### EXCERPT
↓

Nero completes refinancing, dashing takeover hopes

Caffè Nero has completed a £330m debt refinancing provided by HSBC, Santander and Carlyle Group. The news will come as a blow to Mohsin and Zuber Issa, who had been seeking a takeover of the coffee chain, having acquired £160m of Nero Holdings' mezzanine debt from Partners Group last April, through their EG Group business. 


N. Ireland manufacturers make ‘significant’ post-Brexit strides

Manufacturers in Northern Ireland have made “significant” strides towards adjusting to new trading arrangements that were imposed after Brexit, according to a survey by Manufacturing NI, the region’s trade body.

↑

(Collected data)
↓

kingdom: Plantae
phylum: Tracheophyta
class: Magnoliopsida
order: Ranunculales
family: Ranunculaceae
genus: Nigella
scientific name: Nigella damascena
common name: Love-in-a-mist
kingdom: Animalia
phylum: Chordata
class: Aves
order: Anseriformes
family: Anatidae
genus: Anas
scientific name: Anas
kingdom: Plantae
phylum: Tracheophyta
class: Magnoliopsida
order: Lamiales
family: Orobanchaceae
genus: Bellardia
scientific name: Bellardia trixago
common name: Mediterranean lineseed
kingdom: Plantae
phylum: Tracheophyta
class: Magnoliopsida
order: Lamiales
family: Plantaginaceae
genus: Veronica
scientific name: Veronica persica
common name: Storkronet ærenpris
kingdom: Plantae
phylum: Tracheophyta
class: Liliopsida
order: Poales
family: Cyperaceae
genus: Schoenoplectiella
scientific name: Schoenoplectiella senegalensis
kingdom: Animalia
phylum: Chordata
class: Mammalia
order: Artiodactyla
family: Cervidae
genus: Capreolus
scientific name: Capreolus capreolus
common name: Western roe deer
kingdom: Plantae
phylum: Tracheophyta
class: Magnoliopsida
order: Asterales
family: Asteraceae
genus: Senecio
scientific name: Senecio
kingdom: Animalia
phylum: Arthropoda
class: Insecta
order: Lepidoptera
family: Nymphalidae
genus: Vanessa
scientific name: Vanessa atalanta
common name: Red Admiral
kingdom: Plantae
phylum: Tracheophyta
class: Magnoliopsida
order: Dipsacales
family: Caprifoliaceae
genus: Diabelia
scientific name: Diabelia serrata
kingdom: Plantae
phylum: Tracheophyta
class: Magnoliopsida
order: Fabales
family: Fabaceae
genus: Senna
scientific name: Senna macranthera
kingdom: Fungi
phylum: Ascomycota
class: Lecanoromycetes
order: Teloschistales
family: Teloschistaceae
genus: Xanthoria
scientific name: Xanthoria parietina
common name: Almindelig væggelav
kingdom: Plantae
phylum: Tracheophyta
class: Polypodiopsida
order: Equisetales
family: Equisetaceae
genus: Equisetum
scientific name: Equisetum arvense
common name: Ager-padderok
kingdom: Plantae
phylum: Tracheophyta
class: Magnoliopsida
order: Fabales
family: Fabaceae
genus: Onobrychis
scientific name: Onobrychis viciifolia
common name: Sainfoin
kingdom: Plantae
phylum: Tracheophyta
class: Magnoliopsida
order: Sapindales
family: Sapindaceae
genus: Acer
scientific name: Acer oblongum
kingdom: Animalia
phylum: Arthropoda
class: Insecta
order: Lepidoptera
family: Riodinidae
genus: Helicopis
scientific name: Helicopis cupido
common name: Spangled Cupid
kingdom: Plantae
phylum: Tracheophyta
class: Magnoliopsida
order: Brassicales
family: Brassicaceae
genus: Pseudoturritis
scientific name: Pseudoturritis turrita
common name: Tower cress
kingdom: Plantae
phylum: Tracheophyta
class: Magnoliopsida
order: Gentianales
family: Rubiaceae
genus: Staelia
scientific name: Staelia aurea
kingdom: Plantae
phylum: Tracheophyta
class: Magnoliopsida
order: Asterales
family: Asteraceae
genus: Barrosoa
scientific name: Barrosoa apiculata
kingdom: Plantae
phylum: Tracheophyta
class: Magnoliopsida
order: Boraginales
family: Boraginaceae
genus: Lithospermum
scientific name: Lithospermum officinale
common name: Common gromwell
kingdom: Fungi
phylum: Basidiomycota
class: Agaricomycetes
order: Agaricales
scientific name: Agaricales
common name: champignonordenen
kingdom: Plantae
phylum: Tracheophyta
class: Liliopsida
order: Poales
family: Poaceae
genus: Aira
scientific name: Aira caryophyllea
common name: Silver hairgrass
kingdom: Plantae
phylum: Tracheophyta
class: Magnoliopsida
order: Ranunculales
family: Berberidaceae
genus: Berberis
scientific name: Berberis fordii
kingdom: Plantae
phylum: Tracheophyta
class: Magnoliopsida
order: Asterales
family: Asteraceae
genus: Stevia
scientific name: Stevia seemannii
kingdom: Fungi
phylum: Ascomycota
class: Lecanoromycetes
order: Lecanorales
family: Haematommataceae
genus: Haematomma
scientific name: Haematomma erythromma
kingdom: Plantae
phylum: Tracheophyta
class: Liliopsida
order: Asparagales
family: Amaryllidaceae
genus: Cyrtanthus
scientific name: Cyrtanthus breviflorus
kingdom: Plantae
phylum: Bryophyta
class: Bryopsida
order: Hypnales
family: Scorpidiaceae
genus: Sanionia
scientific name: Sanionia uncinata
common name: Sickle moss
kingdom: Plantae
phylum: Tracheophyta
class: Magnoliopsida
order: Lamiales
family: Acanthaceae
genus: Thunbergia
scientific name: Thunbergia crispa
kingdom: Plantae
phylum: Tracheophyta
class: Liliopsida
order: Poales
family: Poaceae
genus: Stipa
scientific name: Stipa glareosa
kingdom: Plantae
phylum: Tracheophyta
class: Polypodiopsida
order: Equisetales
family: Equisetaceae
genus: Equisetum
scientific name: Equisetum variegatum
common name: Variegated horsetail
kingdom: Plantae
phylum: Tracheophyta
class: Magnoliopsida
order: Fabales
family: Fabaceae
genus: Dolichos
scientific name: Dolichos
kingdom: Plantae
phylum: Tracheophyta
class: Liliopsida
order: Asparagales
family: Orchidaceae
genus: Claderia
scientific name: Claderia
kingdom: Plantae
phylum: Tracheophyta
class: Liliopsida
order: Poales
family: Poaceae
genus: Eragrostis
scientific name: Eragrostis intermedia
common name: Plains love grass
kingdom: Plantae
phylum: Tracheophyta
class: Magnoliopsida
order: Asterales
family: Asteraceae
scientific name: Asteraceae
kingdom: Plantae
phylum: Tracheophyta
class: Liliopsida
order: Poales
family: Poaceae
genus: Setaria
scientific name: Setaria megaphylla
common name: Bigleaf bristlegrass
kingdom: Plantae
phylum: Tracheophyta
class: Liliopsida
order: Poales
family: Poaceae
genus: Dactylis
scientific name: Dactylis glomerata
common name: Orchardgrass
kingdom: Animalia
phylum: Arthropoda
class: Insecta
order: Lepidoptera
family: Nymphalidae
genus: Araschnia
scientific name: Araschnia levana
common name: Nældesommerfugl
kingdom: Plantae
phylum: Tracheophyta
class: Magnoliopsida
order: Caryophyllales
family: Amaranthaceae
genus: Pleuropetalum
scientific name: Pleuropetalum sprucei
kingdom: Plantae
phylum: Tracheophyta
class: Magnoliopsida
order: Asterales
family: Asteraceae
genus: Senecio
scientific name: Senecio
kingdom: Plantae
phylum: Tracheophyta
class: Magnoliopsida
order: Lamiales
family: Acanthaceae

↑

### ACTIVITY LIST
a) In the business news excerpt, from whom did Mohsin and Zuber Issa acquire Nero Holdings' mezzanine debt?
b) Continue the business news excerpt from where it stops.

### ANSWERS PER TASK
a) They acquired it from Partners Group.

b)
Commercial landlords struggling to find office tenants

Research from flexible workspace provider infinitSpace shows that more than three fifths of commercial landlords are struggling to attract tenants to traditional offices. The study shows that 64% have seen a “notable shift” in tenants’ demands during the pandemic. While commercial landlords currently dedicate an average of 33% of their office portfolio to some form of flexible or co-working spaces, by 2026 this is forecast to rise to 44%. Wybo Wijnbergen, CEO of infinitSpace, said: “What businesses want and need from their office has been steadily evolving over the past decade, but the pandemic has kicked the pace of change into overdrive … As hybrid working becomes commonplace and businesses look for more collaborative and engaging workspaces, many landlords are struggling to attract tenants if they don’t have flexible offerings.” He added that most office landlords are “responding to this challenge”, saying commercial landlords are “looking to transform their buildings to fit the ‘new normal’.”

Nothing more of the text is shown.